Impact on elections

Rise of the Labour Party

In the 1918 election the Labour Party gained one-third of all votes cast in Scotland. By the mid-1920s the Labour Party had replaced the Liberals as one of the nation’s two major political parties.

Some argue that Labour's success in Scotland had much to do with Red Clydeside but there were several other reasons for the sudden rise in the popularity of the Labour Party. These include the Representation of the People Act of 1918 that gave the right to vote to all men over 21 and women over 30, who met minimum property qualifications.

Also, the ILP and the main Labour Party were closely linked in the minds of the new working class voters. Both the ILP and the Labour Party campaigned for reforms in housing and health after the war. Their focus on local issues was a major reason for Labour’s success in the 1920s.

The Labour Party also developed policies to deal with post-war problems, such as minimum wage and control of industry. This was popular with many in Scotland. They also benefitted from the growth in Trade Union membership.

Fall of the Liberal Party and the rise of the Conservatives

The Labour party also benefitted from the collapse of the Liberal Party, which had largely been caused by British participation in World War One.

The Liberal Party had certain core beliefs at its heart, one of which was that the state should intervene as little as possible in everyday life. However, as the war dragged on the government increasingly controlled what people could and could not do. The resulting arguments within the party weakened the organisation and demoralised party workers.

The Liberal Party was also split by rivalry between Prime Minister Herbert Asquith and his replacement in 1916, David Lloyd George. The election that followed the end of the war marked the end of the Liberals as a powerful, united party.

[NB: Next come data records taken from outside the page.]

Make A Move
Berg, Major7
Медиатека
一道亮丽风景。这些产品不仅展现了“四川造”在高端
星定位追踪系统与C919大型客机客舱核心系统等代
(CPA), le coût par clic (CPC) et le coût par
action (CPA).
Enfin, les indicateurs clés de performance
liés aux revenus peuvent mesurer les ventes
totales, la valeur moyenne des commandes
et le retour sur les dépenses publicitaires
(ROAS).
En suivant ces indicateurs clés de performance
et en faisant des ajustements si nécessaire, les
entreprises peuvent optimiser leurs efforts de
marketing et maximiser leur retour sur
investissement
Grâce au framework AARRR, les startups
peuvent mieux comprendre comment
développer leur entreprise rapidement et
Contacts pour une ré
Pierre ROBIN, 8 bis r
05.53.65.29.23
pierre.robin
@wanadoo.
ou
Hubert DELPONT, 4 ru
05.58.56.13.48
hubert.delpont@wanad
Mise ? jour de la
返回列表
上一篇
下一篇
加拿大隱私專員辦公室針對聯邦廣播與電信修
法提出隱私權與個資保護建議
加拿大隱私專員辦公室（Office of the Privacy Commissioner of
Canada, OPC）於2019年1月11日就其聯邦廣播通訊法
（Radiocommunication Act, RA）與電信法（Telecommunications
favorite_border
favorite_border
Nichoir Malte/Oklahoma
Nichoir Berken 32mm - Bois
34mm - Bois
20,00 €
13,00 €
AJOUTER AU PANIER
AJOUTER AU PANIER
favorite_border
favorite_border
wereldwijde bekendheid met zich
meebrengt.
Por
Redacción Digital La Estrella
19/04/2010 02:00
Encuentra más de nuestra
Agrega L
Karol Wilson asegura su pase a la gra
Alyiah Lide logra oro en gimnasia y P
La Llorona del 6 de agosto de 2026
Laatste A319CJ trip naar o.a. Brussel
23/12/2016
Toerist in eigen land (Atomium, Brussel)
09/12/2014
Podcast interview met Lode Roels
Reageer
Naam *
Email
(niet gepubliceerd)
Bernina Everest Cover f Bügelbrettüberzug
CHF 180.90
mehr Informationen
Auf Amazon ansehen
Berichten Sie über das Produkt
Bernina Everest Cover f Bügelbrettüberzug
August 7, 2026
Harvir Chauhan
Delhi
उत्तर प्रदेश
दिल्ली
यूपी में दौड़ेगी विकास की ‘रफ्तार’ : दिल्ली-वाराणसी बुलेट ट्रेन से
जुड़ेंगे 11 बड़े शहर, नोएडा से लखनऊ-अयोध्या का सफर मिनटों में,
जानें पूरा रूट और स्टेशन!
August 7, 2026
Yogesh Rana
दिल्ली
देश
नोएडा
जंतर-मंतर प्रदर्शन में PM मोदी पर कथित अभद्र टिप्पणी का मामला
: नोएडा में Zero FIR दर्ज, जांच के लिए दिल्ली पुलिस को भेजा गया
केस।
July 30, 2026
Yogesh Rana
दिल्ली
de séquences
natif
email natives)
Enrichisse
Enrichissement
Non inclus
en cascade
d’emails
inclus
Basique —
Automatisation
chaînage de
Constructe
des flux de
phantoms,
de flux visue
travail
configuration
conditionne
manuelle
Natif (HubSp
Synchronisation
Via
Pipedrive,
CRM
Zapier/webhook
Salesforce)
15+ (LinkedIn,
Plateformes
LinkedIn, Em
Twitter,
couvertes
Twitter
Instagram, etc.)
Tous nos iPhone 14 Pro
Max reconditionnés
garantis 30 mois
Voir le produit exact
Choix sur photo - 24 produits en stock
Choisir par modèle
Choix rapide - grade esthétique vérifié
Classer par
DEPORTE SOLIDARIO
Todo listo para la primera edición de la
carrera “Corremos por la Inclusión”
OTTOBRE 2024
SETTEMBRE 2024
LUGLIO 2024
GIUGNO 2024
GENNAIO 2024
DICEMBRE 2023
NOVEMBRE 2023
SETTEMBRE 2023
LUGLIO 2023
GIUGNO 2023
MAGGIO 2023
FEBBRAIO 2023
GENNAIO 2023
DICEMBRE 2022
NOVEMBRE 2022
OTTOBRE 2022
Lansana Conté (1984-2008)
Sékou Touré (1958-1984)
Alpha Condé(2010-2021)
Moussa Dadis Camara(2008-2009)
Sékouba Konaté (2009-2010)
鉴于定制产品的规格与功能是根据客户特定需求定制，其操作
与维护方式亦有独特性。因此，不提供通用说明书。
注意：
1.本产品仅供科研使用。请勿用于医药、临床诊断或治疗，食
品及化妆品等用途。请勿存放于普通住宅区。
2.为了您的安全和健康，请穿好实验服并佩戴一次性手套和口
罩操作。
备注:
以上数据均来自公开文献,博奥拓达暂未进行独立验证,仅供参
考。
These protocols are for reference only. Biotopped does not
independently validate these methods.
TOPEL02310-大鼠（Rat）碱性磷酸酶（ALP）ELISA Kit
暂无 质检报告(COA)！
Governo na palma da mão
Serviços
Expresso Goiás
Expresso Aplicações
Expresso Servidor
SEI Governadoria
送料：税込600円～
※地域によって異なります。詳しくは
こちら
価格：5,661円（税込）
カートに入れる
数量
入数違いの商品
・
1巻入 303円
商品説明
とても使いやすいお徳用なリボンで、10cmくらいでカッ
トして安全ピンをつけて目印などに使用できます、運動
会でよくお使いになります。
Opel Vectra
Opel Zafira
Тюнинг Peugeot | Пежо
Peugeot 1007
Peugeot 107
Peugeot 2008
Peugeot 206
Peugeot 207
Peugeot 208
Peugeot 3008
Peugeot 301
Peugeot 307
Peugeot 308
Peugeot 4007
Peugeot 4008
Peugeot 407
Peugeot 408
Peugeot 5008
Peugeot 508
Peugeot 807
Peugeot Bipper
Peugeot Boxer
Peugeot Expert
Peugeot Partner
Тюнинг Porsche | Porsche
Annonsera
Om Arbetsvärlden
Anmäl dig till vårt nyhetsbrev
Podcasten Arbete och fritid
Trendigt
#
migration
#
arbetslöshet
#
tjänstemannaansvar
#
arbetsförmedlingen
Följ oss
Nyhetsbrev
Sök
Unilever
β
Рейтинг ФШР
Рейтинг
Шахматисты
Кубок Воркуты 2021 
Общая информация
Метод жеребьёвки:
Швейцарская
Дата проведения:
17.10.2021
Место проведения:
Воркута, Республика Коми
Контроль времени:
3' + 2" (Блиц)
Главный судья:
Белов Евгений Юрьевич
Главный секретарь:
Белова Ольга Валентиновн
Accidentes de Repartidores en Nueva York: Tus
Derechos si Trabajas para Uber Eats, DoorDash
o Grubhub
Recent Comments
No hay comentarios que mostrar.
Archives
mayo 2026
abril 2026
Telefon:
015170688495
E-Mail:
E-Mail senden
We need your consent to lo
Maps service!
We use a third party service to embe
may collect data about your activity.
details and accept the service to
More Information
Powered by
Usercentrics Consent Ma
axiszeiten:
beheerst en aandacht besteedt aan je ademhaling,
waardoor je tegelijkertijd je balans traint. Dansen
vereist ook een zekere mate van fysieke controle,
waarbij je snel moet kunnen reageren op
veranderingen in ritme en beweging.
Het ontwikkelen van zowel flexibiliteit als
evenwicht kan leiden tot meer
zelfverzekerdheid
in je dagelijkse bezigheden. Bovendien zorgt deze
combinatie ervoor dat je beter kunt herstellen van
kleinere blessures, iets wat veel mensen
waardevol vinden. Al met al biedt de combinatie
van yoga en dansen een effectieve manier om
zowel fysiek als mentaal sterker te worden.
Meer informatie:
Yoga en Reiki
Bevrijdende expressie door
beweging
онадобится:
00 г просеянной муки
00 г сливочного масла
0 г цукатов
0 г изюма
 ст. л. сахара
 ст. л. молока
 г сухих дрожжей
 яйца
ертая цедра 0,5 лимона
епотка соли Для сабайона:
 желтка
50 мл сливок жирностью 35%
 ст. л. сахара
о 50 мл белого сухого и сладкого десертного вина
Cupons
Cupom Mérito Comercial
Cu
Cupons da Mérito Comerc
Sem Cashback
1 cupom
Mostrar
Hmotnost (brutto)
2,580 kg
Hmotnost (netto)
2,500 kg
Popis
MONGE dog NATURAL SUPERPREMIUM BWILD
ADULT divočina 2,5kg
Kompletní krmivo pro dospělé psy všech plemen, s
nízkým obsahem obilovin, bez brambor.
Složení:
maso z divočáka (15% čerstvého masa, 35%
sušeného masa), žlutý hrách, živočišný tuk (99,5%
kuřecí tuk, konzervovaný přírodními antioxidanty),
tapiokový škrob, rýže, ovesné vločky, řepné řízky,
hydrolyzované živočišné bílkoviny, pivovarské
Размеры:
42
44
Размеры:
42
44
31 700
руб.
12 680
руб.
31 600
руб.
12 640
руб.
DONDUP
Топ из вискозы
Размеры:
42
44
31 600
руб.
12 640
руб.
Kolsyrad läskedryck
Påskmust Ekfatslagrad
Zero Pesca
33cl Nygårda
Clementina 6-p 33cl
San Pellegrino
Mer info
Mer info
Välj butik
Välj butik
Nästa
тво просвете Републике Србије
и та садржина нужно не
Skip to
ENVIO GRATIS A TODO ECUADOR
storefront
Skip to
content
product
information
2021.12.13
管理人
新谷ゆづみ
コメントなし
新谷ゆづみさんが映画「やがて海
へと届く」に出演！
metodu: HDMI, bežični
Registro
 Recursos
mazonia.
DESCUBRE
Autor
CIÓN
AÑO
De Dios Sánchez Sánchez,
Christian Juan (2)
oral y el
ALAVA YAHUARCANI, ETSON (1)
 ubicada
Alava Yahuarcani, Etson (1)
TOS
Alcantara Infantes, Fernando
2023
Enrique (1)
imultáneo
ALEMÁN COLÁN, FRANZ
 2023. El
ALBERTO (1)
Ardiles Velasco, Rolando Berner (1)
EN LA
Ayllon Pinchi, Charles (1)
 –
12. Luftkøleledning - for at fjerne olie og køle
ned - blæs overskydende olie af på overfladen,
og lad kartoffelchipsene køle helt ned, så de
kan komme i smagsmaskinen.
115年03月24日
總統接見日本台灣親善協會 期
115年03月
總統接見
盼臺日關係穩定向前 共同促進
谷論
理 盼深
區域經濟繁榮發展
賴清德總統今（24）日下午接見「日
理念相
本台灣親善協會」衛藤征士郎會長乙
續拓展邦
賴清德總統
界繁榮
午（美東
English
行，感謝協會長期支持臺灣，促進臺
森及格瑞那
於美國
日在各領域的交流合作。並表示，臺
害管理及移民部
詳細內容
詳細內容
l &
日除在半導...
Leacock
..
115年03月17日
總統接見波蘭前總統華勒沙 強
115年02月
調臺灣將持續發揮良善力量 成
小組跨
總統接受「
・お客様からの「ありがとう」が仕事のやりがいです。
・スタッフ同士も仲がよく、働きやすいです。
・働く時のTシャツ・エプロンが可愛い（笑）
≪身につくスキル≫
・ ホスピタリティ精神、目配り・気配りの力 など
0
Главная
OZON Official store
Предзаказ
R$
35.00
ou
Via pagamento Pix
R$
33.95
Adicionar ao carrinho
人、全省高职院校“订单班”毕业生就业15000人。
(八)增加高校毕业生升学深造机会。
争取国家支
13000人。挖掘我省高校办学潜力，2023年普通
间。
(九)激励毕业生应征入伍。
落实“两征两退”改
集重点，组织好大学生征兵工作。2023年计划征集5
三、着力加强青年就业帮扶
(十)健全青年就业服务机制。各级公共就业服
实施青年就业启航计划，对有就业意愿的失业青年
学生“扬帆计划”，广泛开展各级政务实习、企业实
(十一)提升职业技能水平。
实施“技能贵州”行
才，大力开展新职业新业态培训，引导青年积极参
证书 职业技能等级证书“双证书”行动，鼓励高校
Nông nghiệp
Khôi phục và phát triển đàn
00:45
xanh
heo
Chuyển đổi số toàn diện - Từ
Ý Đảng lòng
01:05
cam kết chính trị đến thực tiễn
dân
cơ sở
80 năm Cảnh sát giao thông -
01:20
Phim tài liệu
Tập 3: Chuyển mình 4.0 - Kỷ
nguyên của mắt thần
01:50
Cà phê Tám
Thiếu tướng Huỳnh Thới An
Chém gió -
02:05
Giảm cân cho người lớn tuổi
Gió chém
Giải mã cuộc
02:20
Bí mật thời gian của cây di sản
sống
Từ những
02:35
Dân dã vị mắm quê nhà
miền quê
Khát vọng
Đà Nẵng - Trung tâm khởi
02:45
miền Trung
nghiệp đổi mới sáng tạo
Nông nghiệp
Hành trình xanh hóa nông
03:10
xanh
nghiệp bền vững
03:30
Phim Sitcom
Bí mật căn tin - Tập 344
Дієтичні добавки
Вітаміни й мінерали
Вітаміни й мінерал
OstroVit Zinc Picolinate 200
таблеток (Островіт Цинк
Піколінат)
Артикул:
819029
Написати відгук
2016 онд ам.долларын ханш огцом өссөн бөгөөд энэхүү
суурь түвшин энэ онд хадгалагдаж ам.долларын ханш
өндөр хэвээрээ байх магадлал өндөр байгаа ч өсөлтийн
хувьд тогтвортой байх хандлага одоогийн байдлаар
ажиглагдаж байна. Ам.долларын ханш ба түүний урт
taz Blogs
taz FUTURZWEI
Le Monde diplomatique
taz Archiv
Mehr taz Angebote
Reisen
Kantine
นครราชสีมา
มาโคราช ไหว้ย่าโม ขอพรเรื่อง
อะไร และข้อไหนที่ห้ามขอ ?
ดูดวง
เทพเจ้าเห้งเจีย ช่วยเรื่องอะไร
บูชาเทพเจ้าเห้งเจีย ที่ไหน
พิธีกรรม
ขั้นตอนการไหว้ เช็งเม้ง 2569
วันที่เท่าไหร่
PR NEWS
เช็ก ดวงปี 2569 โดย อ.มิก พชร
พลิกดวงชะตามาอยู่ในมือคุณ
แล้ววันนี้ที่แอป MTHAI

The Conservative Party benefitted from the fears of the Scottish middle and upper classes, suggesting that only they could protect their interests now that the Liberals were no longer an effective force. To a worried middle class the events of ‘Red Clydeside’ seemed to provide proof that a communist revolution was imminent.

Conservatives also benefitted from being viewed as the party of law and order, especially in the aftermath of the George Square riots.

Homes fit for 'heroes'

Another reason why the Liberal party declined in Scotland was due to their failure to deliver on a key promise. Towards the end of the war, Prime Minister David Lloyd George promised that returning soldiers would have ‘homes fit for heroes’. This meant more than just a good quality house; it meant that Britain would provide a higher standard of living for all.

The 1917 Royal Commission discovered that housing throughout Scotland was terrible. There was widespread overcrowding, many villages and towns had little sanitation, homes were poorly ventilated and lit, and many families lived in one-roomed houses.

Two laws were passed to try to address this:

  • 1919 Addison’s Act – promised funding for 500,000 homes, although only 213,000 were built.
  • 1924 Wheatley Housing Act – more houses to be built with indoor toilets, electricity and gardens.

However, generally Scottish housing remained poor and people were disappointed at the lack of progress made by the Liberals in this area.